A couple of weeks back I posted how to find records in one table that are not in another with MySQL and received an email from Greg Jorgensen with a more efficient way of approaching the same problem and therefore revise my original post with his suggestion.
Example tables
The examples below use three tables as follows:
content: contains the content pages for a website. The primary key is content_id.
tags: the "tags" that a page is tagged with. The primary key is tag_id.
content_to_tags: a table that creates a many-to-many relationship between the above two tables; a page can belong to multiple tags.
Example 1
The first example finds records in content_to_tags that have no associated record in content.
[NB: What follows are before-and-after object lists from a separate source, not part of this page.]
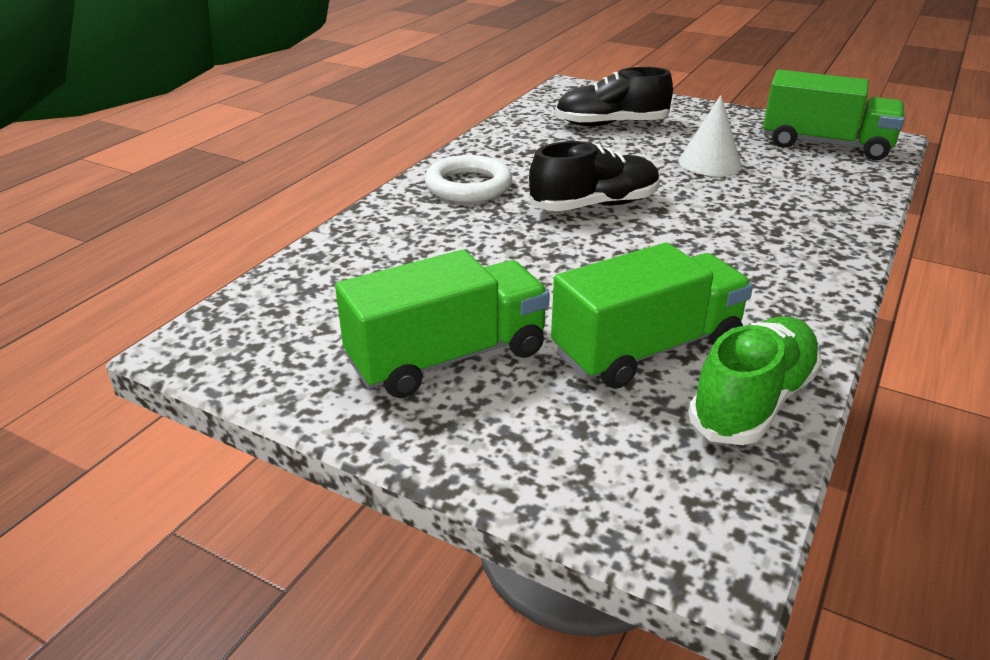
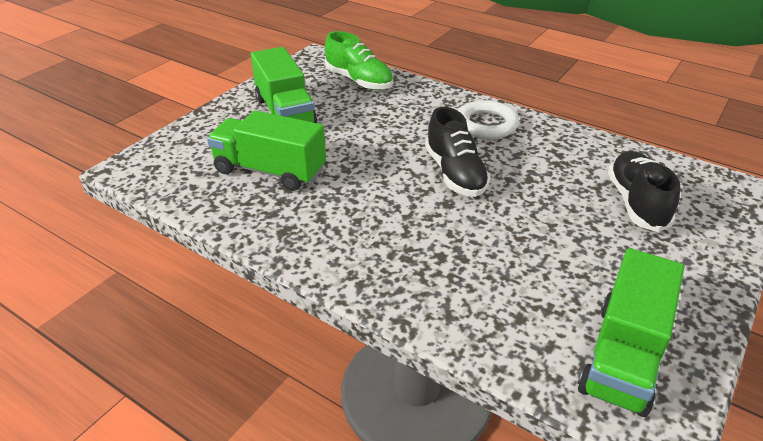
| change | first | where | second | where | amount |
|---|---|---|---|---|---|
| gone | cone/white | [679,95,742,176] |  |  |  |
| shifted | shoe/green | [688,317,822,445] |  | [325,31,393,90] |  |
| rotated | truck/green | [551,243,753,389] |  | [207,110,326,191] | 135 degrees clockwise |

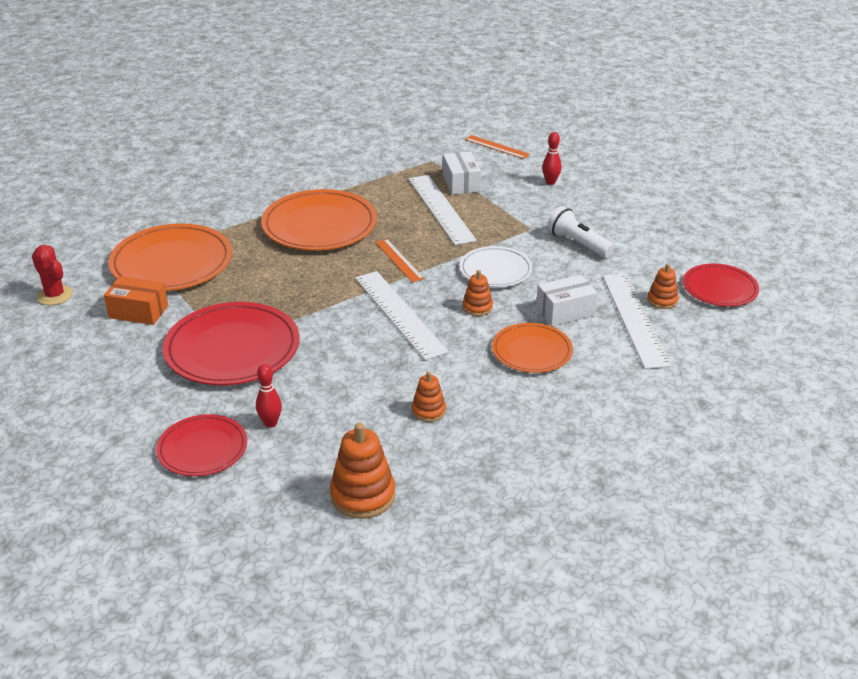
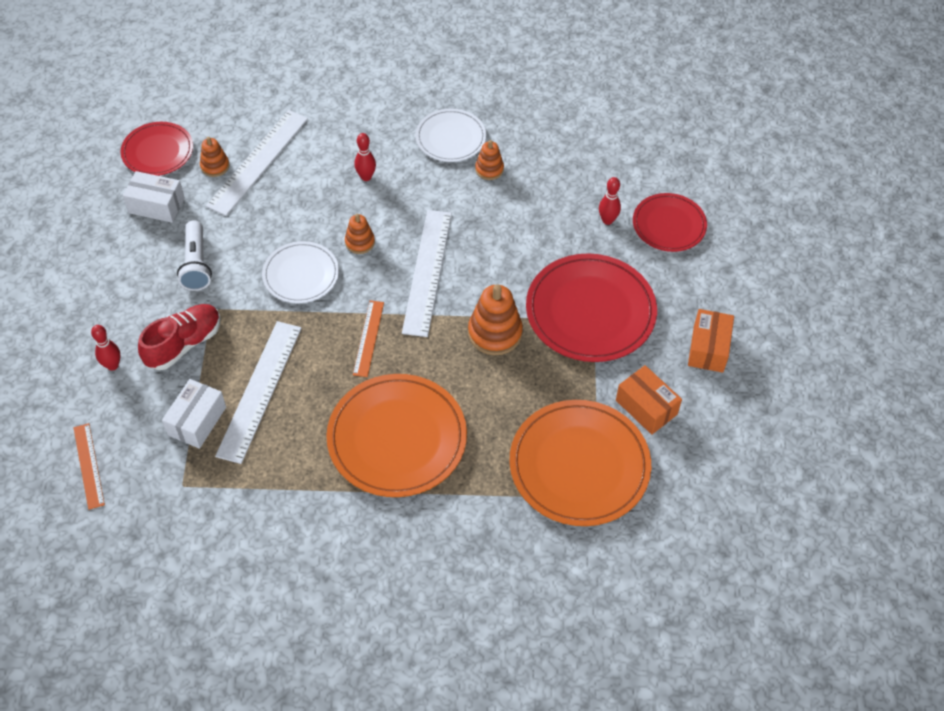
| change | first | where | second | where | amount |
|---|---|---|---|---|---|
| gone | cactus/red | [32,245,73,305] |  |  |  |
| new |  |  | shoe/red | [138,304,221,370] |  |
| new |  |  | plate/white | [415,109,486,162] |  |
| new |  |  | box/orange | [688,309,734,373] |  |
| shifted | stacking toy/orange | [330,423,395,519] |  | [468,284,523,355] |  |
| shifted | box/white | [536,275,598,326] |  | [123,171,185,223] |  |
| swapped | plate/orange | [492,323,573,373] | bowling pin/red | [354,133,376,181] |  |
This could have happened if the application deleted a record from content but didn’t delete the associated records from content_to_tags:
SELECT * FROM content_to_tags c2t WHERE NOT EXISTS ( SELECT * FROM content c WHERE c.content_id = c2t.content_id )
Example 2
This is the same as for the first example but comparing tags with content_to_tags. Again, this might have happened if records were deleted from tags but not their associated records from content_to_tags:
SELECT * FROM content_to_tags c2t WHERE NOT EXISTS ( SELECT * FROM tags t WHERE t.tag_id = c2t.tag_id )
Benchmarking Examples 1 and 2
In my orginal post I used a LEFT JOIN from content_to_tags to content. I benchmarked my original query compared to this query on a small content table with 1000 records, a content_to_tags table with 2000 records and a tags table with 100 records.
Using NOT EXISTS was just over two times faster, and I would assume that as the tables get populated with more records the difference exponential.
A note about ACID compliance and foreign keys
Note that in a properly ACID compliant database with foreign key constraints the first two examples shouldn’t actually return any data, because it wouldn’t be possible to delete records from tags/content if there are associated records present in the content_to_tags table.
Examples 3 and 4 are looking at something slightly different: finding content that’s not tagged at all, and finding tags that are not tagged to any content.
Example 3
The next example looks for records in content where there are no associated records in content_to_tags. This is useful if you want to find any untagged posts:
SELECT * FROM content c WHERE NOT EXISTS ( SELECT * FROM content_to_tags c2t WHERE c.content_id = c2t.content_id )
Example 4
The final example is the same as the above but to find tags that have no associated records in content_to_tags. This is useful for finding tags that have no content, or in another context (with different table names etc) categories that have no products in them:
SELECT * FROM tags t WHERE NOT EXISTS ( SELECT * FROM content_to_tags c2t WHERE t.tag_id = c2t.tag_id )
Benchmarking Examples 3 and 4
The difference between my original LEFT JOIN and the NOT EXISTS queries here was minimal for examples 3 and 4 on the example tables although I would imagine as they become bigger the difference would grow. NOT EXISTS was once again faster that the LEFT JOIN syntax.